[MATERIAL PROVIDED Boundary: Start]

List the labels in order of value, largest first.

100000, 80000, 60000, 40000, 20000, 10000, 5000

[MATERIAL PROVIDED Boundary: End]
[MATERIAL PROVIDED Boundary: Start]

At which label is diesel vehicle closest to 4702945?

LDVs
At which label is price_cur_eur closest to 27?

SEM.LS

[MATERIAL PROVIDED Boundary: End]

▶ _TASK PROMPT_
Count the lines in the entries above that contain the word "closest", and give only that number.

▶ _RESPONSE AREA_
2